## PROBLEM TO WORK ON
The word to find is "inputs". Copy each line of the material that contains it.

============================================================

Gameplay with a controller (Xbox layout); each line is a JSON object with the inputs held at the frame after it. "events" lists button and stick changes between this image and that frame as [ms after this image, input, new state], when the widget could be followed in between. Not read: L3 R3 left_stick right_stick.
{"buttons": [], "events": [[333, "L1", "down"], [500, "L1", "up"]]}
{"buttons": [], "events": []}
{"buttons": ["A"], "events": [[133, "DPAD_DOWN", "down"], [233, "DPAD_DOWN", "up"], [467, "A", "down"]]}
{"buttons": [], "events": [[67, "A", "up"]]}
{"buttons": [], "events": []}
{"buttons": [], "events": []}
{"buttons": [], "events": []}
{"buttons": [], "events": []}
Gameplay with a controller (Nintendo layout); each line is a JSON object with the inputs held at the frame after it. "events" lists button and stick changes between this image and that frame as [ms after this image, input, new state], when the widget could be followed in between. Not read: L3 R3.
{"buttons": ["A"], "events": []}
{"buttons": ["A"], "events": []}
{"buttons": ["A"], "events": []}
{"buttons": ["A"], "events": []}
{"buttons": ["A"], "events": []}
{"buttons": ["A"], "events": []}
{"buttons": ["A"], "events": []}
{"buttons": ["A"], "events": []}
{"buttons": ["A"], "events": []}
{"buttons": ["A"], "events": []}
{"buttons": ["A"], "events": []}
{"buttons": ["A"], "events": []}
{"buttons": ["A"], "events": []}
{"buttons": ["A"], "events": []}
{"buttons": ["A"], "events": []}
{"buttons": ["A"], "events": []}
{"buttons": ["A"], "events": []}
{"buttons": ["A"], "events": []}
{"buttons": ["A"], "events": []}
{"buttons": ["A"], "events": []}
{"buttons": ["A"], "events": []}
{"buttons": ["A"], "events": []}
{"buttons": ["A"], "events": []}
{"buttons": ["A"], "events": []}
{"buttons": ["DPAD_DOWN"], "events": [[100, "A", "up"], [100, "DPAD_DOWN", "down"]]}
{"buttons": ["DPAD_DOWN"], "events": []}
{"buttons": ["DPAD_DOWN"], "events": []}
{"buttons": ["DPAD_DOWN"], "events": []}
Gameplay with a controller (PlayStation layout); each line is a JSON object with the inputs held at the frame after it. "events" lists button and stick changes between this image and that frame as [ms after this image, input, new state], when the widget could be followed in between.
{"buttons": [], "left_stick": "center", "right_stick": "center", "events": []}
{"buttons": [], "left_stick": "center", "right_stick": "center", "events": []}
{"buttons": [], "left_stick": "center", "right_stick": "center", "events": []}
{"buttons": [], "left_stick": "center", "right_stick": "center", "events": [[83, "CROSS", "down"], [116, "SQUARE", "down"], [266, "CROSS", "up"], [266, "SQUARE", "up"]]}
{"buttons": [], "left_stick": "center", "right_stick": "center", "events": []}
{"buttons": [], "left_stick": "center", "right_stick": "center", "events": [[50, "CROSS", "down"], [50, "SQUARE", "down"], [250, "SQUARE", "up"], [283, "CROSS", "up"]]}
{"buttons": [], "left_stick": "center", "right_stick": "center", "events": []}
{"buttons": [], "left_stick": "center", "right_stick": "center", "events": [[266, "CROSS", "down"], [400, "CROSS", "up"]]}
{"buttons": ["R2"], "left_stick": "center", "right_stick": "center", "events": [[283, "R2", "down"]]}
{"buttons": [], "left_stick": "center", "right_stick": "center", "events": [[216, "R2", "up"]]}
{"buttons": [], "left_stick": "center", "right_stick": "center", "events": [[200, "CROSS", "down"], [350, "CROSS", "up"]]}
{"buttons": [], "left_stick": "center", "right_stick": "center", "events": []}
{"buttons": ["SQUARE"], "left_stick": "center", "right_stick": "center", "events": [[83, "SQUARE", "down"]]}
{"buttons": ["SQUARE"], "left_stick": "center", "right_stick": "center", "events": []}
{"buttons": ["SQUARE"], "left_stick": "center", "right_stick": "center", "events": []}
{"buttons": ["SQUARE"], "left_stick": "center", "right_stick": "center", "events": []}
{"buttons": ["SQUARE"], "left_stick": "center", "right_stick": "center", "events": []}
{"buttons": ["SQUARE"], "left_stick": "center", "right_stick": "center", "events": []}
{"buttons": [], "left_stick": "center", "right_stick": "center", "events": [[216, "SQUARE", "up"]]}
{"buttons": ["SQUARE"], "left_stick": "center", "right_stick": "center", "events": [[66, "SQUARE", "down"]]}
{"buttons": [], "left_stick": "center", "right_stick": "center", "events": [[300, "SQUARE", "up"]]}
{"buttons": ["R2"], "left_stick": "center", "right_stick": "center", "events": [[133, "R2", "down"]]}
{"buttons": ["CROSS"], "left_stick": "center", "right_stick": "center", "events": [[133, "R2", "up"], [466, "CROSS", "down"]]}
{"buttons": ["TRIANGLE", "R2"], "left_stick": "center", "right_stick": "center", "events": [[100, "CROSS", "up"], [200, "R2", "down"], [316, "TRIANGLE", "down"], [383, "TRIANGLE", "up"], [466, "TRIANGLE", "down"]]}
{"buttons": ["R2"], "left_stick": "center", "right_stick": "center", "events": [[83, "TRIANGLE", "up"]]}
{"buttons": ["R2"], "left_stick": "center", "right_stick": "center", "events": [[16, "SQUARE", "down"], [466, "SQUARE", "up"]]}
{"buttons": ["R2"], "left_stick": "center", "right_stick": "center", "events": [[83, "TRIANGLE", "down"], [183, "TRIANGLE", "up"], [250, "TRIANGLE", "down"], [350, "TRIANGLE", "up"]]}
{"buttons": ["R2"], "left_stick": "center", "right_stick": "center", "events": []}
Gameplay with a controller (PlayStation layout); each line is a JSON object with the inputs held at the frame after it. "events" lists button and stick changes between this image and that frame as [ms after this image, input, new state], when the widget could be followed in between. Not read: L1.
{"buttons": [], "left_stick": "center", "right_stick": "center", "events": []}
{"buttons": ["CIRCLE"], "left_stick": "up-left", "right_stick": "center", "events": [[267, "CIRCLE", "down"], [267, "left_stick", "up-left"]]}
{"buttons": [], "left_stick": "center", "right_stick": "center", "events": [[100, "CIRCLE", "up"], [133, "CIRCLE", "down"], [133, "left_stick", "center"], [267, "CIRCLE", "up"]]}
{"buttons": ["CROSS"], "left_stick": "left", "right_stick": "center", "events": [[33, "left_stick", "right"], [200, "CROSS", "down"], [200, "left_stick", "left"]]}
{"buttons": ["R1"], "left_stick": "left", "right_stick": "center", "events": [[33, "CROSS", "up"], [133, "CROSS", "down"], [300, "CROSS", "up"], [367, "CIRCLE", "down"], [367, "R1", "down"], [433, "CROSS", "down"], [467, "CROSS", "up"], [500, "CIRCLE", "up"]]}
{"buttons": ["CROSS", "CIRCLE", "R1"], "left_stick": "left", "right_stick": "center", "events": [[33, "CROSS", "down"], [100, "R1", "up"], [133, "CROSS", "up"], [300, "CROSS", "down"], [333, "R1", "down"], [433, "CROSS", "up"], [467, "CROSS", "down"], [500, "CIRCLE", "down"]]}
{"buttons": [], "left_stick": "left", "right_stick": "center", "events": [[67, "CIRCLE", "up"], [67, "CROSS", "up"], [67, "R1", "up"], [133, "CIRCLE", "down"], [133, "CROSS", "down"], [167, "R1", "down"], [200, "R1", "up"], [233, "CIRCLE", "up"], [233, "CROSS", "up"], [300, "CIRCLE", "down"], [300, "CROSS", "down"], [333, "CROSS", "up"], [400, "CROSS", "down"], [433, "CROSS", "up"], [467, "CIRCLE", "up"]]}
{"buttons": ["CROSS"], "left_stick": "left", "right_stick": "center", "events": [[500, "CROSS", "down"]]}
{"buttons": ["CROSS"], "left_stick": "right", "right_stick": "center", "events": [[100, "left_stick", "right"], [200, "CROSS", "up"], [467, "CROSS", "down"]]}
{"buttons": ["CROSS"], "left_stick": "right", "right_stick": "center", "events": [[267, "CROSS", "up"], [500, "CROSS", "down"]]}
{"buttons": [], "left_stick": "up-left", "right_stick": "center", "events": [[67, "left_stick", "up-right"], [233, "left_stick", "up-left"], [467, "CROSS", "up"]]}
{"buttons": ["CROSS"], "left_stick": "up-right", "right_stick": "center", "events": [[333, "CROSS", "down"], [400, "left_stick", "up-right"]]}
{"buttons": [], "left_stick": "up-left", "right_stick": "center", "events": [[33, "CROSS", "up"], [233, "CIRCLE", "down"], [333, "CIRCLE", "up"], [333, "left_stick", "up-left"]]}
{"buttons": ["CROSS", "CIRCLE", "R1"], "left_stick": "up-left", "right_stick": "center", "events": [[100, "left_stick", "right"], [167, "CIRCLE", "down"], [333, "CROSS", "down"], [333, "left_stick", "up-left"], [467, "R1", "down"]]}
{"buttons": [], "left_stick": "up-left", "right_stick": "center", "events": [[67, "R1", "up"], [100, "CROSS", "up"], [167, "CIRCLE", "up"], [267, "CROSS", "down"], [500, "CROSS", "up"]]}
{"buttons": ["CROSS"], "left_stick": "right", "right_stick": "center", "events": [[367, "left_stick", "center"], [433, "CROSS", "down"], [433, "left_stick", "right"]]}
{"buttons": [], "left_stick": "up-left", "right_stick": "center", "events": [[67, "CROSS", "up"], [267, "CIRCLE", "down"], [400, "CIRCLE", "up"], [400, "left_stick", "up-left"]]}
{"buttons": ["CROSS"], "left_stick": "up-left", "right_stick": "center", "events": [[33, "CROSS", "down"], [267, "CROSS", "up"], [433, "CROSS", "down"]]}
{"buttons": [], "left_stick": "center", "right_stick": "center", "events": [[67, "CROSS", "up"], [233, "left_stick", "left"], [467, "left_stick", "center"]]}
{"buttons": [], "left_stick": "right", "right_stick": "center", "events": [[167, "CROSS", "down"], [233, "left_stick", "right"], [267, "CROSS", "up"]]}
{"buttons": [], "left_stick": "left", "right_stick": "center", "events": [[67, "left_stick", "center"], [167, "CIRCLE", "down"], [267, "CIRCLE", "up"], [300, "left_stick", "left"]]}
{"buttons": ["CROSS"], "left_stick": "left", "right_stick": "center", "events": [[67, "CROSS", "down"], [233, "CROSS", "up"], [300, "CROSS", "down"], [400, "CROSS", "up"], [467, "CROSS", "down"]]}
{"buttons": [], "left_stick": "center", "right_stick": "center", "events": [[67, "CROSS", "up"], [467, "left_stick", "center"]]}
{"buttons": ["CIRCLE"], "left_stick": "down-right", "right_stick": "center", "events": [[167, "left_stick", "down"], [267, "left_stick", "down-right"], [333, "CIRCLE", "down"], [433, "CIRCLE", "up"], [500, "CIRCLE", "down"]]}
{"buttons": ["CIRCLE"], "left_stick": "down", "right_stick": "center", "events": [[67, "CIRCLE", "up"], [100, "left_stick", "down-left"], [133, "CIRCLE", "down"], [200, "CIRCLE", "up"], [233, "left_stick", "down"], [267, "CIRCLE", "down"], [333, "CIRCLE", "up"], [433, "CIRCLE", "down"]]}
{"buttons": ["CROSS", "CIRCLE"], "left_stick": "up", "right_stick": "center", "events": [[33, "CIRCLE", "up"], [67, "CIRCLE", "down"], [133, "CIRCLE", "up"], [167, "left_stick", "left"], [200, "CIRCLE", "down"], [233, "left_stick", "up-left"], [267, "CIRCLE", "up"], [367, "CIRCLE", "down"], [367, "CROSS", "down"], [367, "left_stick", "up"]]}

============================================================

## EXERCISE OUTPUT
Gameplay with a controller (Xbox layout); each line is a JSON object with the inputs held at the frame after it. "events" lists button and stick changes between this image and that frame as [ms after this image, input, new state], when the widget could be followed in between. Not read: L3 R3 left_stick right_stick.
Gameplay with a controller (Nintendo layout); each line is a JSON object with the inputs held at the frame after it. "events" lists button and stick changes between this image and that frame as [ms after this image, input, new state], when the widget could be followed in between. Not read: L3 R3.
Gameplay with a controller (PlayStation layout); each line is a JSON object with the inputs held at the frame after it. "events" lists button and stick changes between this image and that frame as [ms after this image, input, new state], when the widget could be followed in between.
Gameplay with a controller (PlayStation layout); each line is a JSON object with the inputs held at the frame after it. "events" lists button and stick changes between this image and that frame as [ms after this image, input, new state], when the widget could be followed in between. Not read: L1.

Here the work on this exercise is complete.